MPs need security. I just pray it can be done without a guard outside their bedroom with a Beretta, writes ex-Tory MP JERRY HAYES – who got protection after featuring on an IRA death list
Writing in the Daily Mail, former Conservative MP Jerry Hayes reflects on the physical security given to MPs, drawing on his own experience of armed protection in the 1980s and 1990s after his name appeared on an IRA death list. He argues that while MPs must be protected following attacks and murders including those of Airey Neave, Ian Gow, Jo Cox and Sir David Amess, and the assault on Ann Widdecombe, security measures must be balanced so politicians remain accessible to the public rather than isolated behind "a ring of steel".
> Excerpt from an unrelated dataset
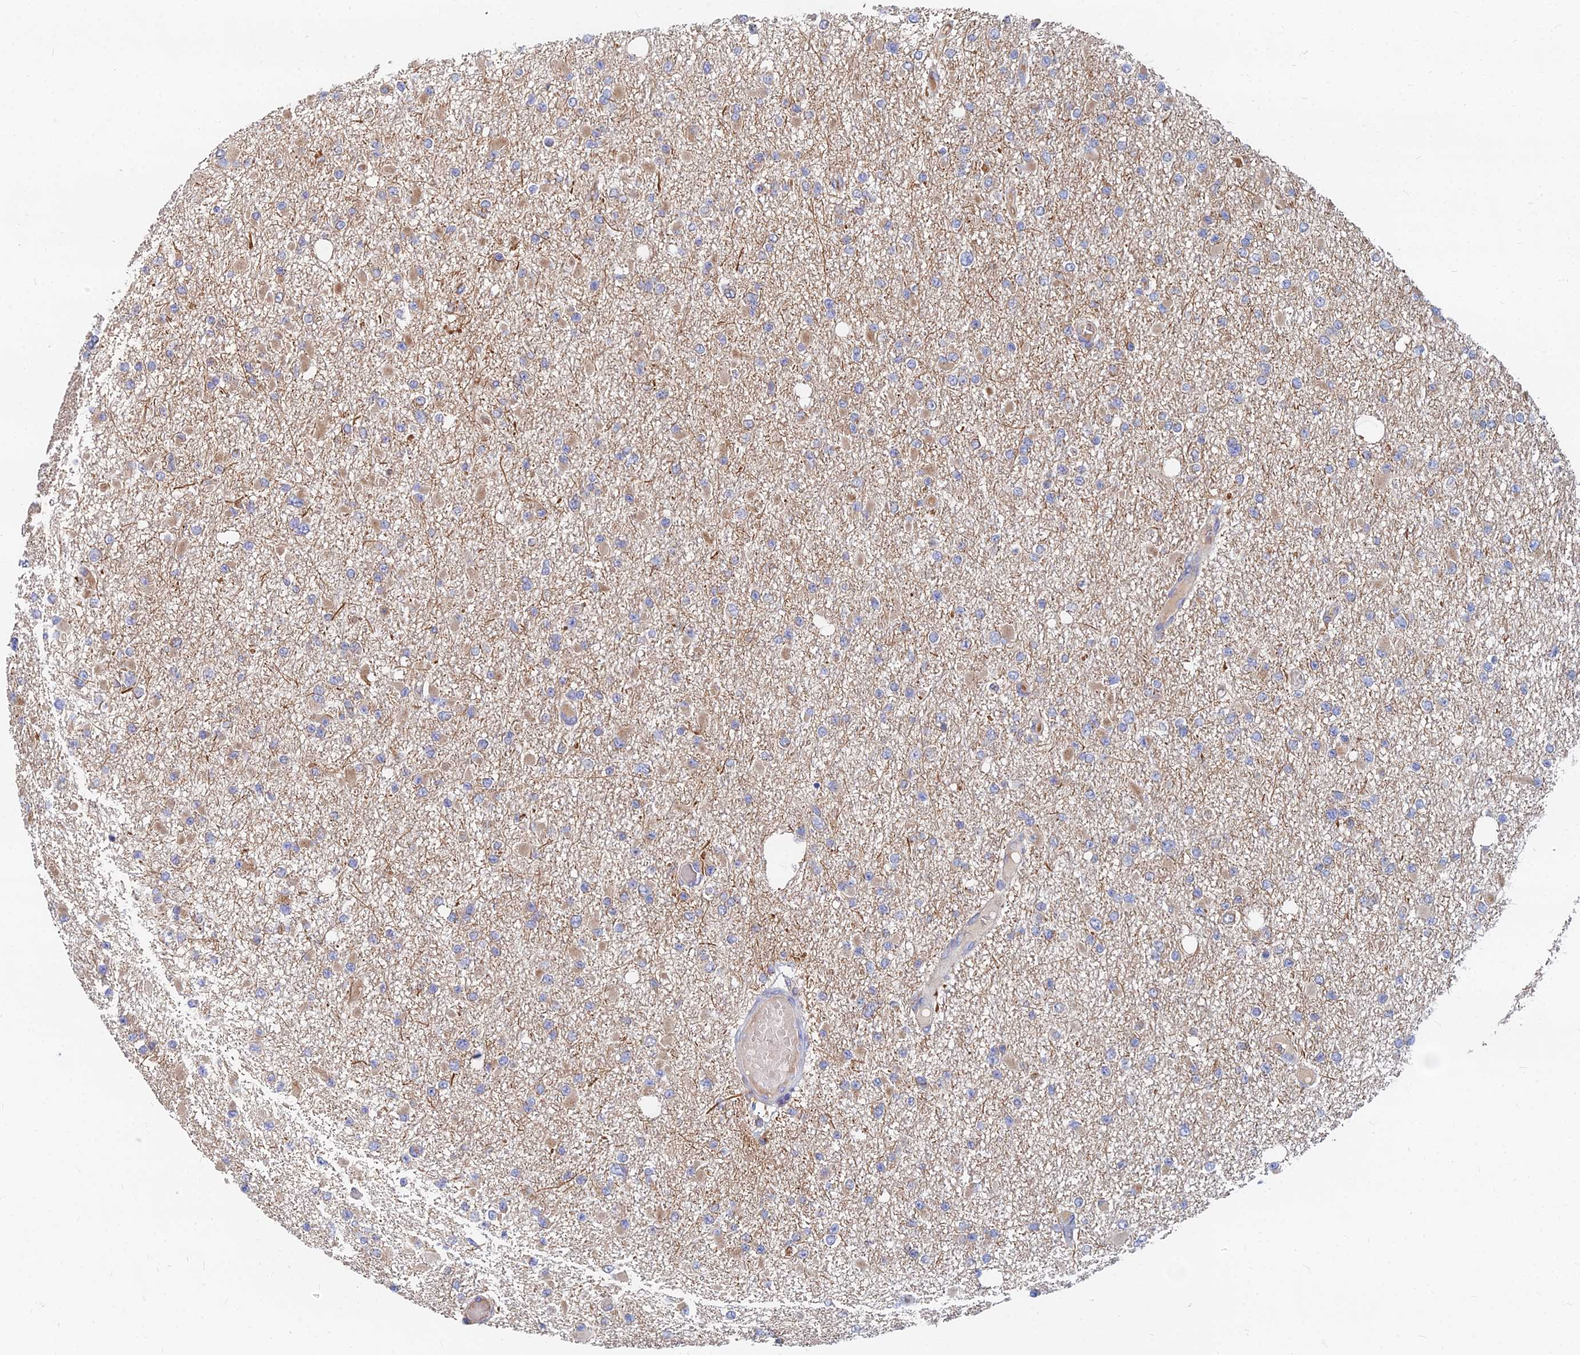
{"staining": {"intensity": "weak", "quantity": "25%-75%", "location": "cytoplasmic/membranous"}, "tissue": "glioma", "cell_type": "Tumor cells", "image_type": "cancer", "snomed": [{"axis": "morphology", "description": "Glioma, malignant, Low grade"}, {"axis": "topography", "description": "Brain"}], "caption": "Glioma tissue displays weak cytoplasmic/membranous staining in about 25%-75% of tumor cells, visualized by immunohistochemistry.", "gene": "CCZ1", "patient": {"sex": "female", "age": 22}}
Hayes recalls being told by Commons security that his public praise of the SAS shooting of IRA bombers in Gibraltar in 1988 had placed him on a death list, after which armed guards, including men with Heckler and Koch machine guns, were stationed around his home. He describes several unsettling incidents from that period, such as being evacuated from a plane after Ian Gow's assassination, narrowly avoiding a bag of flour dropped from a tower block in his Harlow constituency, and an armed response to a car that turned out to belong to a man who had merely run over a cat.
- Ex-Tory MP Jerry Hayes recounts his IRA-era armed protection.
- He argues MPs need security but must stay accessible to the public.
- Cites Neave, Gow, Cox and Amess as reminders of the risks MPs face.